# Problem to solve
Write out the data below word for word, leaving out the pictures.

___ Data shown ___

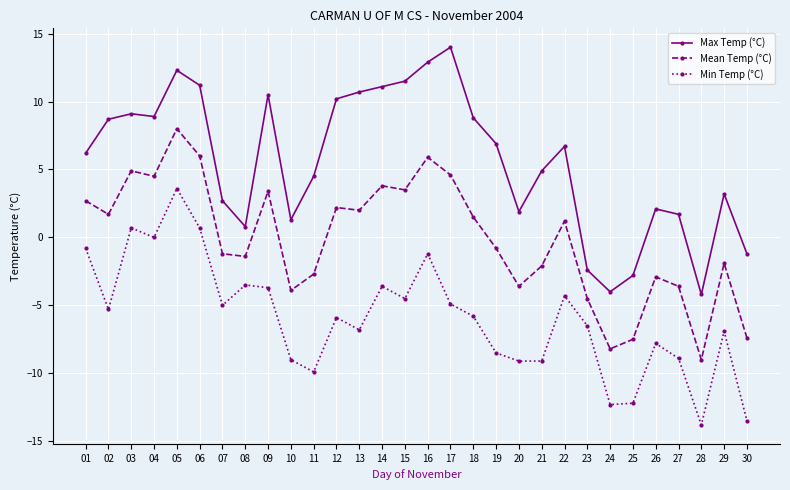

Rank the series by their maximum value, from lowest to highest.

Min Temp (°C), Mean Temp (°C), Max Temp (°C)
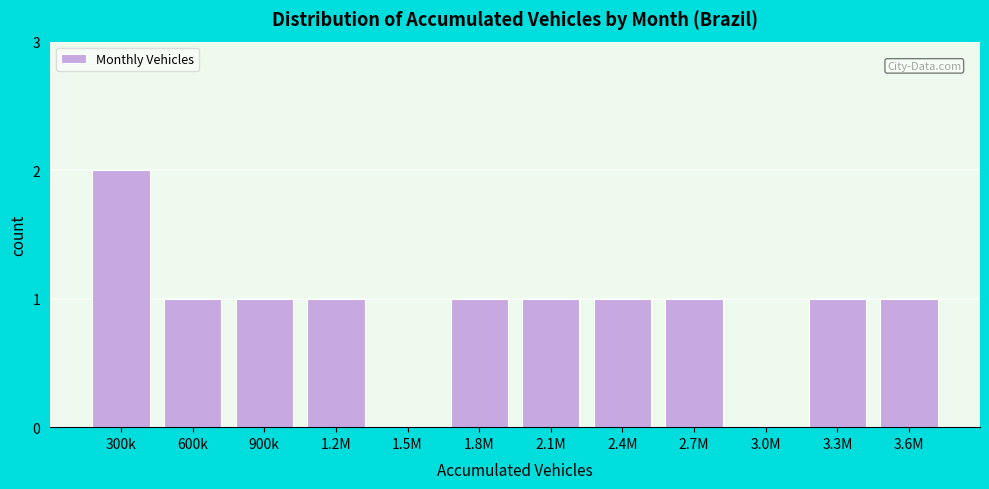

Reading right to left, what are all the values shown in this chart?

3.6M=1	3.3M=1	3.0M=0	2.7M=1	2.4M=1	2.1M=1	1.8M=1	1.5M=0	1.2M=1	900k=1	600k=1	300k=2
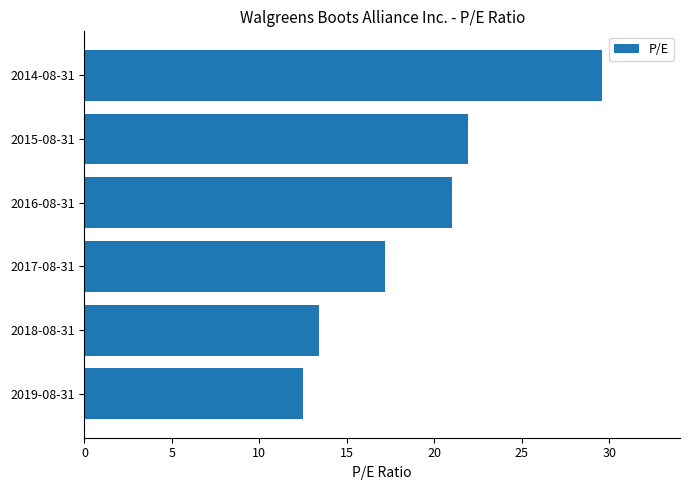

What is the smallest value displayed?

12.5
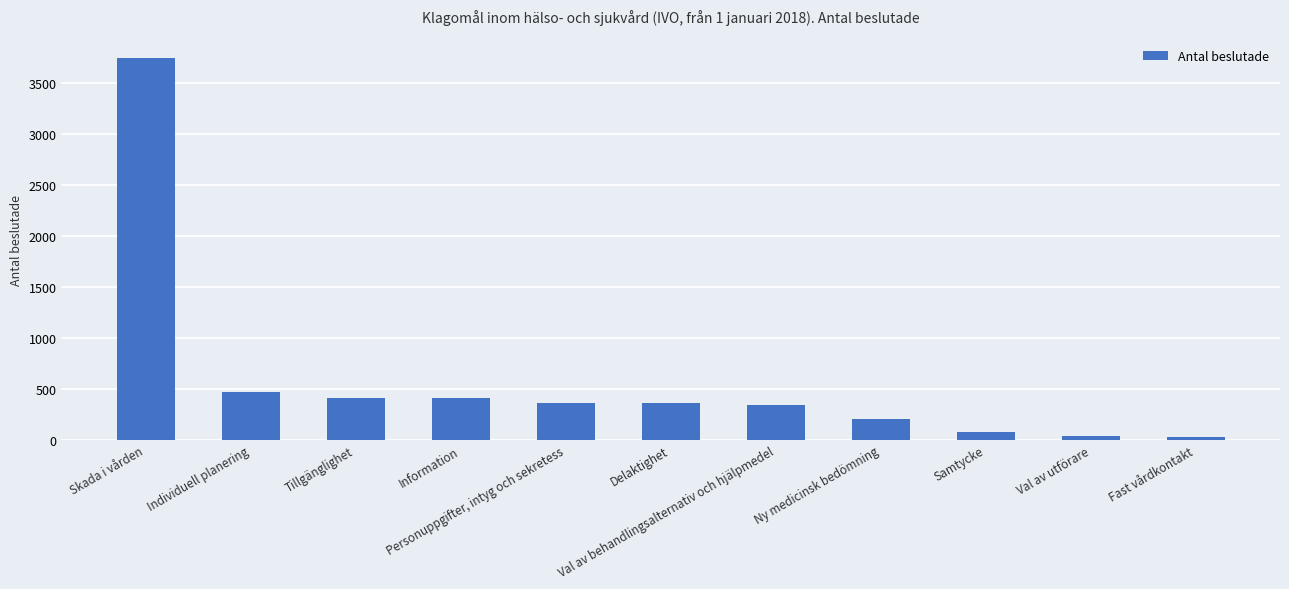

What is the difference between the second highest and minimum values?

440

___

# Answer space
Rank the series by their maximum value, from lowest to highest.

Min Temp (°C), Mean Temp (°C), Max Temp (°C)

Reading right to left, what are all the values shown in this chart?

3.6M=1	3.3M=1	3.0M=0	2.7M=1	2.4M=1	2.1M=1	1.8M=1	1.5M=0	1.2M=1	900k=1	600k=1	300k=2

What is the smallest value displayed?

12.5

What is the difference between the second highest and minimum values?

440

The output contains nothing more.